Сашка проделал то же самое и вприпрыжку, на ходу освобождаясь от одежды и обуви, замер на месте отмеренного на глазок разбега. Образ прыжка, так необходимый ему для сосредоточения на действе, никак не возникал. Зато перед глазами манила на подвиг Танюшкина грудь с темно-коричневой ареолой и венчающим её почти чёрным соском.
Вот это допинг!
Ничего неосуществимого для Сашки перестало существовать, он разбежался и – легко! – преодолел планку.

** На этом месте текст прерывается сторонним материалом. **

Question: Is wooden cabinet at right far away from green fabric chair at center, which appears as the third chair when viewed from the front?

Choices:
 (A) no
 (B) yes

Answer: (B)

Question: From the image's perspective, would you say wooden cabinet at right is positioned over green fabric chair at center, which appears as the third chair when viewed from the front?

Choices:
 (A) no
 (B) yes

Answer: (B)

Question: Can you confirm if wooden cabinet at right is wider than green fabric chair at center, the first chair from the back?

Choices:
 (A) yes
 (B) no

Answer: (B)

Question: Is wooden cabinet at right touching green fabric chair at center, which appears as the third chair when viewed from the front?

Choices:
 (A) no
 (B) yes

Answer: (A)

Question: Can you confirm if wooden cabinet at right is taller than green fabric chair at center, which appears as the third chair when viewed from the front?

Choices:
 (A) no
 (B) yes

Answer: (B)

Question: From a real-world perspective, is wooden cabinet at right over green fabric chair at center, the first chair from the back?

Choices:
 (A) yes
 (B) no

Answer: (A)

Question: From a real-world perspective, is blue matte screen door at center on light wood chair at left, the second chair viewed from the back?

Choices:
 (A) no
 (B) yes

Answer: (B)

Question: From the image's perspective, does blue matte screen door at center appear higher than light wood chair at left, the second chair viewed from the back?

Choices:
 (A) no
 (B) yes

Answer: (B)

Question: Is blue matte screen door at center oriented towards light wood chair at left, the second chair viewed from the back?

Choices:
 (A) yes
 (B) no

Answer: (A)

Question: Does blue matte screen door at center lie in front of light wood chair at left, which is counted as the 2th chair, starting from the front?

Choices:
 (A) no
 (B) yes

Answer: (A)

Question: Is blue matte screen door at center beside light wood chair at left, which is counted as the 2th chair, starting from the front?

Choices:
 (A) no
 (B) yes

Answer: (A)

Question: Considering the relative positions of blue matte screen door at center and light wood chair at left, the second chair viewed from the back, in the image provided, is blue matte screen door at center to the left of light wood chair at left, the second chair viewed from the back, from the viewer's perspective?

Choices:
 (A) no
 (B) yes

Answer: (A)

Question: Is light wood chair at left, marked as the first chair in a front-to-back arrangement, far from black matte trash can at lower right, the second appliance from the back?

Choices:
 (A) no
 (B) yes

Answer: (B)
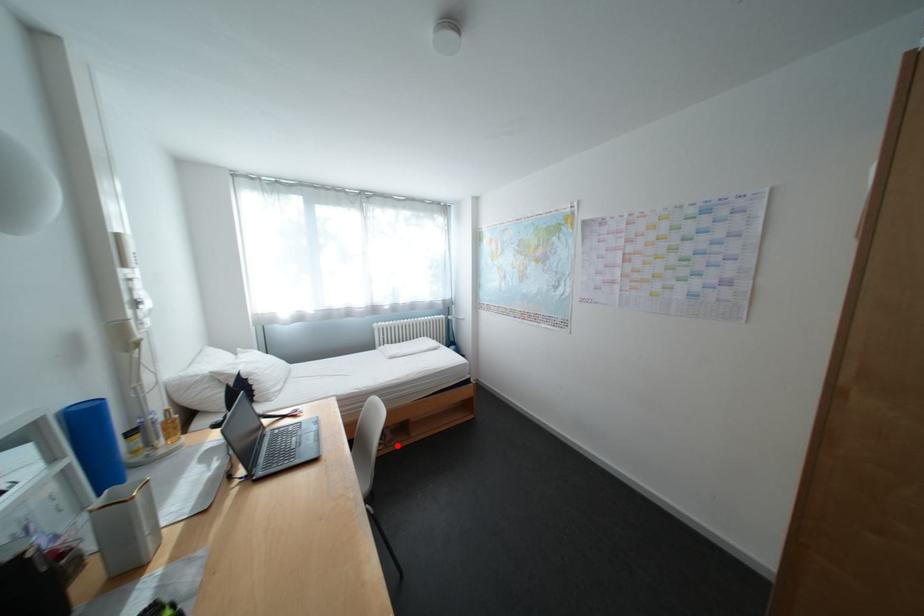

– Ураааа! – запрыгала, хлопая в ладоши, единственная на стадионе зрительница. – Верю, верю! Ты настоящий прыгун!
Опустившись на землю – в прямом и переносном смысле – Сашка измерил взглядом покорённую вдохновением высоту и засомневался в реальности происшедшего: непривычно высоко на фоне голубого неба покоилась нетронутая им планка.
– Ну-ка, давай измерим, насколько ты от земли-матушки оторвался, – предложила Танюшка. А измерителя-то прыжков в секторе и не оказалось, но, используя коробок спичек и листок в клетку из Таниной ученической тетрадки, результат всё-таки удалось замерить. Для верности измерили ещё раз, результат подтвердился. Сашка не верил собственным глазам: «2,16». Два метра шестнадцать сантиметров! – Как? – недоумевал он, – при личном рекорде 2,05, показанном после тщательной разминки, в шиповках, да на резиновом покрытии, а тут… без разминки, босиком, почти на пашне. В голове не укладывалось. Но праздника захотелось.

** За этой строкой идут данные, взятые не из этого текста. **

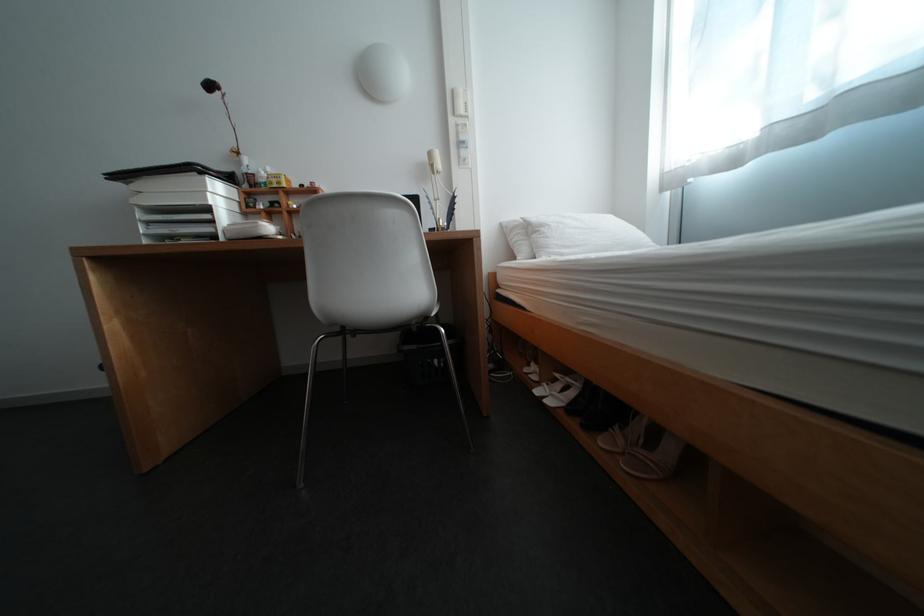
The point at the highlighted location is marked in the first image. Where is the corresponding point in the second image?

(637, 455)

И под утро приехавшего директора приветствовала доносящаяся из леса, исполняемая молодецким хором, песня:
Так наливай студент студентке,
Студентки тоже пью вино,
Непьющие студентки редки,
Они уж вымерли давно.
Давным-давнооооооо!
Разбор полётов с Сашкой случился сразу по прибытии лесных братьев на территорию лагеря.
Директор была уже в курсе Сашкиных фестивальных фокусов и сразу приступила к делу.
– До вашего, мил-человек, приезда всё у нас было в рамках приличия. Ваше появление сбивает с ритма всю нашу жизнь пионерскую, и что-то я забеспокоилась об успешном окончании смены. Мне нужно без эксцессов закончить её, помоги, а? – перешла на доверительное «ты» директор. – Уедь, а?
– Я человек хоть и безответственный, но добрый, и на помощь всегда рад откликнуться. Только вот закавыка: мне же характеристика нужна о прохождении практики, – включил печальку Сашка.
– Я напишу тебе отличную характеристику! – радостно воскликнула директор, и тут же листок из ящика стола оказался у неё под рукой и лихорадочно стал заполняться буквами.
Буквы творили чудеса: «скромный», «обладает педагогическим тактом», «вежлив», «хороший организатор», «отличный исполнитель», «инициативен», «дисциплинированный», «участвовал в художественной самодеятельности».
Таких слов в свой адрес Сашка никогда не получал. Они теснились, толкались, лезли друг на друга, но всё равно пришлось залезть на следующую страницу, которая и закончилась убористым вердиктом: «заслуживает отличной отметки». Подпись, печать и Сашка на свободе.
Ближе к вечеру Сашка был уже в городе. Шёл по улице, думал о невероятном и поверил и в полярника на крыле самолёта, и в бабушку с её сундуком. «Что вот только такое было у неё в сундуке…», – свербила мысль.
С нею и пришёл Сашка в библиотеку. Достал с полки тяжеленный словарь, нашёл тот, другой смысл: «Болезный – … милый, любезный, дорогой…».